** start Extracted material **

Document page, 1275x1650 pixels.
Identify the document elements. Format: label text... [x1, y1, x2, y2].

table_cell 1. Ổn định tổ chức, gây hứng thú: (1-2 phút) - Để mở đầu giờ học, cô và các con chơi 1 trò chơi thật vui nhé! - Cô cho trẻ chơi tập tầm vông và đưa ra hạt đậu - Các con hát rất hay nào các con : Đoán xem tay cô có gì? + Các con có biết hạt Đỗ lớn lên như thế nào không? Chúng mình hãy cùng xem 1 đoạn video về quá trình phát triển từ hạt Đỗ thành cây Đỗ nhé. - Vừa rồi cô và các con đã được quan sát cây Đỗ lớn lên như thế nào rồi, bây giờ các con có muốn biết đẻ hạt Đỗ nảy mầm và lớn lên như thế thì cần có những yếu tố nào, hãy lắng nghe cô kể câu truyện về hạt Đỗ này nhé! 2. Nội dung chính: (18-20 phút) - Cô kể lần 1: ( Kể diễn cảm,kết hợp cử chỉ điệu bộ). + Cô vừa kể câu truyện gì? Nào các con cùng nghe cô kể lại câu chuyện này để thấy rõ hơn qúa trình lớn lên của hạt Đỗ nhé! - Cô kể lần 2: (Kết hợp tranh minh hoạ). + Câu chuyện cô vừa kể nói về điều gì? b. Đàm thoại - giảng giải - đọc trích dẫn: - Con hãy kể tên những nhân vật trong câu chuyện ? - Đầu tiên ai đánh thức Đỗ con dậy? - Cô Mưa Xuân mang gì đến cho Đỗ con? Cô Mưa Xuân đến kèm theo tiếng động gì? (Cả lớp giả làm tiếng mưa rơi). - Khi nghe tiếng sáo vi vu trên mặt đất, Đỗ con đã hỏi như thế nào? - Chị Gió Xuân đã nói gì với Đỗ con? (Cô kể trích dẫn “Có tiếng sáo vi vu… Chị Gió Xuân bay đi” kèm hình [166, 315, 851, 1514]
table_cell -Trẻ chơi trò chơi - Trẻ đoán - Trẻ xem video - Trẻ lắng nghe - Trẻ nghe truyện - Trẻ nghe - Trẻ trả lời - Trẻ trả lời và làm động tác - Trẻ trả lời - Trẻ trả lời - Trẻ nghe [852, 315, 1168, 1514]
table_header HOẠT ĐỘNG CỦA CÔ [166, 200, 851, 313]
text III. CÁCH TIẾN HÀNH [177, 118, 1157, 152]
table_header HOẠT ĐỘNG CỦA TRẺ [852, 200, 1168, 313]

** end Extracted material **

== Problem ==
Write out, unchanged, the lines starting with the one that contains "table_cell 1. Ổn" and ending with the final line above, including both.

== Exercise output ==
table_cell 1. Ổn định tổ chức, gây hứng thú: (1-2 phút) - Để mở đầu giờ học, cô và các con chơi 1 trò chơi thật vui nhé! - Cô cho trẻ chơi tập tầm vông và đưa ra hạt đậu - Các con hát rất hay nào các con : Đoán xem tay cô có gì? + Các con có biết hạt Đỗ lớn lên như thế nào không? Chúng mình hãy cùng xem 1 đoạn video về quá trình phát triển từ hạt Đỗ thành cây Đỗ nhé. - Vừa rồi cô và các con đã được quan sát cây Đỗ lớn lên như thế nào rồi, bây giờ các con có muốn biết đẻ hạt Đỗ nảy mầm và lớn lên như thế thì cần có những yếu tố nào, hãy lắng nghe cô kể câu truyện về hạt Đỗ này nhé! 2. Nội dung chính: (18-20 phút) - Cô kể lần 1: ( Kể diễn cảm,kết hợp cử chỉ điệu bộ). + Cô vừa kể câu truyện gì? Nào các con cùng nghe cô kể lại câu chuyện này để thấy rõ hơn qúa trình lớn lên của hạt Đỗ nhé! - Cô kể lần 2: (Kết hợp tranh minh hoạ). + Câu chuyện cô vừa kể nói về điều gì? b. Đàm thoại - giảng giải - đọc trích dẫn: - Con hãy kể tên những nhân vật trong câu chuyện ? - Đầu tiên ai đánh thức Đỗ con dậy? - Cô Mưa Xuân mang gì đến cho Đỗ con? Cô Mưa Xuân đến kèm theo tiếng động gì? (Cả lớp giả làm tiếng mưa rơi). - Khi nghe tiếng sáo vi vu trên mặt đất, Đỗ con đã hỏi như thế nào? - Chị Gió Xuân đã nói gì với Đỗ con? (Cô kể trích dẫn “Có tiếng sáo vi vu… Chị Gió Xuân bay đi” kèm hình [166, 315, 851, 1514]
table_cell -Trẻ chơi trò chơi - Trẻ đoán - Trẻ xem video - Trẻ lắng nghe - Trẻ nghe truyện - Trẻ nghe - Trẻ trả lời - Trẻ trả lời và làm động tác - Trẻ trả lời - Trẻ trả lời - Trẻ nghe [852, 315, 1168, 1514]
table_header HOẠT ĐỘNG CỦA CÔ [166, 200, 851, 313]
text III. CÁCH TIẾN HÀNH [177, 118, 1157, 152]
table_header HOẠT ĐỘNG CỦA TRẺ [852, 200, 1168, 313]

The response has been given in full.